Once cleaned of impurities and extracted, shilajit is a homogeneous brown-black paste-like substance, with a glossy surface, a peculiar smell and bitter taste. Dry shilajit density ranges from 1.1 to 1.8 g/cm3. It has a plastic-like behavior, at a temperature lower than 20°C/68°F it will solidify and will soften when warmed. It easily dissolves in water without leaving any residue, and it will soften when worked between the fingers. Purified shilajit has an unlimited shelf life.
It is still unclear whether shilajit has a geological or biological origin as it has numerous traces of vitamins and amino acids. A mumijo-like substance from Antarctica was found to contain glycerol derivatives and was also believed to have medicinal properties.

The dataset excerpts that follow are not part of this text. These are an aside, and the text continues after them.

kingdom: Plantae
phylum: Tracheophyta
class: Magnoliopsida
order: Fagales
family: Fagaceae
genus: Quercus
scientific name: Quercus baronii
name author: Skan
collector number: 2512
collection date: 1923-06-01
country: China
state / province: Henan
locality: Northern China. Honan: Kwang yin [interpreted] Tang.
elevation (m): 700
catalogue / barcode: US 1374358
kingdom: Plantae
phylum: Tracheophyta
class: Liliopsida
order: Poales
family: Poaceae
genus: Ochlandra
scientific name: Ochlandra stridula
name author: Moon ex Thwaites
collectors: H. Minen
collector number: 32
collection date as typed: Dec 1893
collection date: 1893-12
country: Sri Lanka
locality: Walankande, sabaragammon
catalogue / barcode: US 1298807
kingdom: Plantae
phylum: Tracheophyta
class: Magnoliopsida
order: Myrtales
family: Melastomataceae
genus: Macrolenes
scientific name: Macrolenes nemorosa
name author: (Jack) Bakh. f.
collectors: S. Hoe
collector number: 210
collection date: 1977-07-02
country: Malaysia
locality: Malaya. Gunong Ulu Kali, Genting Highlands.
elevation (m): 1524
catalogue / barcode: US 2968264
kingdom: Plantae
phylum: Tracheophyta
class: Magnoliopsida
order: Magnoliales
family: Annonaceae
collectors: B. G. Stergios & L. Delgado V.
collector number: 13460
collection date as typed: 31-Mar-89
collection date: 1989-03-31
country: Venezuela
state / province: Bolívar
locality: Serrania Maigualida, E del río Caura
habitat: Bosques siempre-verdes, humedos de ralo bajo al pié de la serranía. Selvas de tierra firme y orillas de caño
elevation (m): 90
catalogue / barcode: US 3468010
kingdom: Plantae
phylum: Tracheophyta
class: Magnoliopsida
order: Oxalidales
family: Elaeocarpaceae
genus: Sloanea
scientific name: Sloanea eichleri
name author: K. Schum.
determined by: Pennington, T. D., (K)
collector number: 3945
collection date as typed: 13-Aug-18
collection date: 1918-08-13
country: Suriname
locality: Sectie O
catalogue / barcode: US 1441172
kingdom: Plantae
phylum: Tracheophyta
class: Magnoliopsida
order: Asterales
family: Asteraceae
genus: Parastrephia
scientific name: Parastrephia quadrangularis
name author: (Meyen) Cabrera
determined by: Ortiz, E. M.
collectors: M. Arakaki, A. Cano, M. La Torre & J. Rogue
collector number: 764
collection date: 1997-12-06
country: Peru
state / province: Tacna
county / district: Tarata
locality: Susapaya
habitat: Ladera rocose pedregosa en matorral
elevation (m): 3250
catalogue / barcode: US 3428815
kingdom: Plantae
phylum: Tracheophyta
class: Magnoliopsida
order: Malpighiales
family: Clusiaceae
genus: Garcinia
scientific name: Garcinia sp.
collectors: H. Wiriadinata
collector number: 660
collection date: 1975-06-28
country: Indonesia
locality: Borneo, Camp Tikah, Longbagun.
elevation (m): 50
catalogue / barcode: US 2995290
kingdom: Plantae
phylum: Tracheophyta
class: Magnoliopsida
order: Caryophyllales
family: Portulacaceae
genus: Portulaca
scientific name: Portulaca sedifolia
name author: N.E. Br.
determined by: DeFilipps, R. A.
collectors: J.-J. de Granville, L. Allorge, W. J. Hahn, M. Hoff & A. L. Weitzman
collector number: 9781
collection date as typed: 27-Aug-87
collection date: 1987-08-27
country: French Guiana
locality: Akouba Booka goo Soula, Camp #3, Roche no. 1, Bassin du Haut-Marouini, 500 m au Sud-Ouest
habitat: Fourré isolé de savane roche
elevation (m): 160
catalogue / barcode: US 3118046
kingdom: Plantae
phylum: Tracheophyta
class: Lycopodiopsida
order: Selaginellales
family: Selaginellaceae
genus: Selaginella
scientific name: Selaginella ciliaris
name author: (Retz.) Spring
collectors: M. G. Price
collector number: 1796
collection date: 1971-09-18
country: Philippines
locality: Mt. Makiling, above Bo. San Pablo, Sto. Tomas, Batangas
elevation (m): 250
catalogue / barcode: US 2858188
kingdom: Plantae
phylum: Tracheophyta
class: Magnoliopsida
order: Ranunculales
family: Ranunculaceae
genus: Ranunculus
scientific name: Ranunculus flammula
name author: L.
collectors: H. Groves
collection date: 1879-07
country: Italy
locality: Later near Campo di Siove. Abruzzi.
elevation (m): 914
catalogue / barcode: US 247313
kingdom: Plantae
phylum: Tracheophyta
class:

Mumio has a wide spectrum of pharmacological activity. But, despite decades of impressive research results, official medicine is familiar with it only as food additive. Mumio is a unique plant extract with dozens of minerals; six amino-acids; vitamins A, B , C and P (citrins), natural steroids, terpiniods, phospholipids and polyphenol complexes. MUMIO contains trace and macro-elements (cobalt, nickel, copper, zinc, manganese, chromium, iron, sodium, potassium,magnesium, and others).
The substance occurs in several varieties with different physical appearance: “golden Mumio” is red, “silver Mumio” is white, “copper Mumio” is blue, and “dark Mumio” brown to black.